▸ 节选内容:
_ _ _ _ _
她拿着“老反动”曾经用过的剪子和锯,在梨园里东剪西锯地,手都磨出了血;有时还跑到人家院子里,去锯房前屋后的树,人们不忍心地把她撵走,怕把门前果树给糟蹋了。
疯二婶子还趁大人不注意,就把在一旁玩耍的小孩子给抱走,解开衣襟,就把白亮亮的奶子,往小孩嘴里塞,吓得小孩哇哇大哭。
尽管这样,人们并不责怪疯二婶子,无论窜到哪家,都给她端口热饭吃。看见她撕破的衣服,女人们就把她破衣服给脱下来,从自己家找件旧衣服给换上。
疯二婶子,还经常用右手食指当枪杆,翘起右手拇指当瞄准器,对着路上的行人,做个瞄准的动作,手一甩“啪、啪”两枪,然后就手舞足蹈地高声喊道:“老反动倒下了,老反动倒下了”。看着判若两人的“花二婶子”,女人们没有一个不流泪的。
_ _ _ _ _
从一组资料里摘出的条目
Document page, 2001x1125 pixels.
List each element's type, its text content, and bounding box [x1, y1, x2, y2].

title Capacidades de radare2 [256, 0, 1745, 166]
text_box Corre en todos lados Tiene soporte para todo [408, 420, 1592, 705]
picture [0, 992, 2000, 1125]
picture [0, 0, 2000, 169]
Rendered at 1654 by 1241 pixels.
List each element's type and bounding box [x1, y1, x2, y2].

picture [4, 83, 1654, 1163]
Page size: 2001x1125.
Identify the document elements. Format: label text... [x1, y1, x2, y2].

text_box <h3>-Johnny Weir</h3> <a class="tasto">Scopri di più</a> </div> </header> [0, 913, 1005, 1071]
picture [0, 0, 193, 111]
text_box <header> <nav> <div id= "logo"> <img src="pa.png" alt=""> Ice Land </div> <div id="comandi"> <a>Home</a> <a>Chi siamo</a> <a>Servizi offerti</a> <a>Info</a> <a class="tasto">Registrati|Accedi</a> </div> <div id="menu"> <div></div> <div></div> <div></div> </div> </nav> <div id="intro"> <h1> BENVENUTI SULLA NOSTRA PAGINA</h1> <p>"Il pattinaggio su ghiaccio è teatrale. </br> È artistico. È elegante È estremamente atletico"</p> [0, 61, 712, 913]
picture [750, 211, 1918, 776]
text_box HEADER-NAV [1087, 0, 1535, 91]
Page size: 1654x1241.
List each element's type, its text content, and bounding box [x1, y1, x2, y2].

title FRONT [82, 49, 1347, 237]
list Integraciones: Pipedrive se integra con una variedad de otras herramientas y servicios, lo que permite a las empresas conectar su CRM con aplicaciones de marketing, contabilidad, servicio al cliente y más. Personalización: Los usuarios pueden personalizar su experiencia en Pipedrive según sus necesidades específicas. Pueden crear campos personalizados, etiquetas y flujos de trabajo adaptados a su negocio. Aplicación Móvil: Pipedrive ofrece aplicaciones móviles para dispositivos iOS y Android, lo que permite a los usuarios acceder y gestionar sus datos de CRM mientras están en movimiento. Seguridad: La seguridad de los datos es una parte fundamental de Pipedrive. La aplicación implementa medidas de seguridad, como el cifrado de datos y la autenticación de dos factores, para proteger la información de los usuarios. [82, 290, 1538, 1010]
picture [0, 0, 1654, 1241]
_ _ _ _ _
▸ 要做的事: 根据上面的节选,把周围的人(包括女人们)对疯二婶子做过的事一条一条列出来。

▸ 做的结果:
1. 不忍心地把她撵走,怕她把门前的果树糟蹋了。
2. 不责怪她。
3. 不管她窜到哪家,都给她端口热饭吃。
4. 女人们把她撕破的衣服脱下来,从自己家找件旧衣服给她换上。
5. 女人们看着她都流了泪。